» GOAL OF THE EXERCISE
If a line of the records contains the string "resection", copy it out.

Saved data entries:

Start of Block

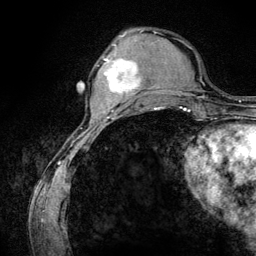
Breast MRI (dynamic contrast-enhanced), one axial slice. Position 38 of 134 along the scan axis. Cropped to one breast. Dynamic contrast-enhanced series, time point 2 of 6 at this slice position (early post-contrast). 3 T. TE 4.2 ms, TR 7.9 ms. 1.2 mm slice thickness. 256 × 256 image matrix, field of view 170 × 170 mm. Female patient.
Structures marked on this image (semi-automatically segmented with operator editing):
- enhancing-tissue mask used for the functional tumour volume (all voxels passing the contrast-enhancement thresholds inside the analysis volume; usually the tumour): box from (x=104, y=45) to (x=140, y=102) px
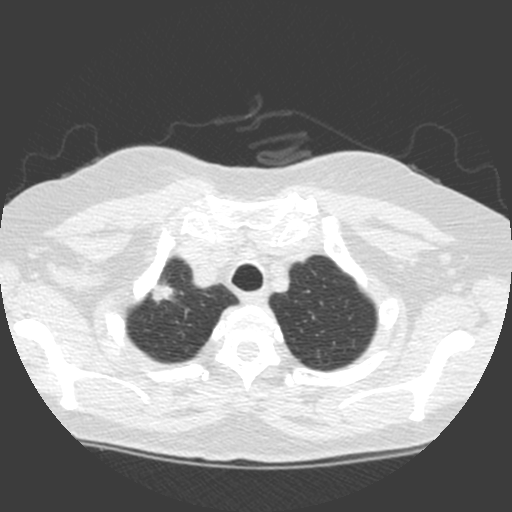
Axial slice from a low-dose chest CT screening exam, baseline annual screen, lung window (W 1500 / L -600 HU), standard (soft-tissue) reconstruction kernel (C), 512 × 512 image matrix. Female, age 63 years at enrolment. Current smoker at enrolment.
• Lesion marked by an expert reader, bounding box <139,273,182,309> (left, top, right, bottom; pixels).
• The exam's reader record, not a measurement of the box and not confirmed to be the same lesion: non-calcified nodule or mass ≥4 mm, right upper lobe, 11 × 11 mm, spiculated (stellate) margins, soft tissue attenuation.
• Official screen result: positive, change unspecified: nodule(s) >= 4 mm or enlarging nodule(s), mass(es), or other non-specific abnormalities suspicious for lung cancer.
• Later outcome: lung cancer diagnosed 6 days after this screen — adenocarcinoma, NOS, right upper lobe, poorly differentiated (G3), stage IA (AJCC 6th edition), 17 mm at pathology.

End of Block
Start of Block

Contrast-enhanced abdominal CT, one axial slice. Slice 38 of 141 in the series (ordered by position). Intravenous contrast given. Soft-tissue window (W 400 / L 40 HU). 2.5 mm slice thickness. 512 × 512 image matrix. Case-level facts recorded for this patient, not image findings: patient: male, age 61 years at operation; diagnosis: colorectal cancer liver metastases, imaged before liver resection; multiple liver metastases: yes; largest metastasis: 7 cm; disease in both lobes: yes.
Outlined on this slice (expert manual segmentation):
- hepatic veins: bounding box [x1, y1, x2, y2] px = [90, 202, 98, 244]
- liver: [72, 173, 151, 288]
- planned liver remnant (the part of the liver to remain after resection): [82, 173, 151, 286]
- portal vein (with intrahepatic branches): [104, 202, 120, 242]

End of Block

» WRITTEN RESPONSE
Contrast-enhanced abdominal CT, one axial slice. Slice 38 of 141 in the series (ordered by position). Intravenous contrast given. Soft-tissue window (W 400 / L 40 HU). 2.5 mm slice thickness. 512 × 512 image matrix. Case-level facts recorded for this patient, not image findings: patient: male, age 61 years at operation; diagnosis: colorectal cancer liver metastases, imaged before liver resection; multiple liver metastases: yes; largest metastasis: 7 cm; disease in both lobes: yes.
- planned liver remnant (the part of the liver to remain after resection): [82, 173, 151, 286]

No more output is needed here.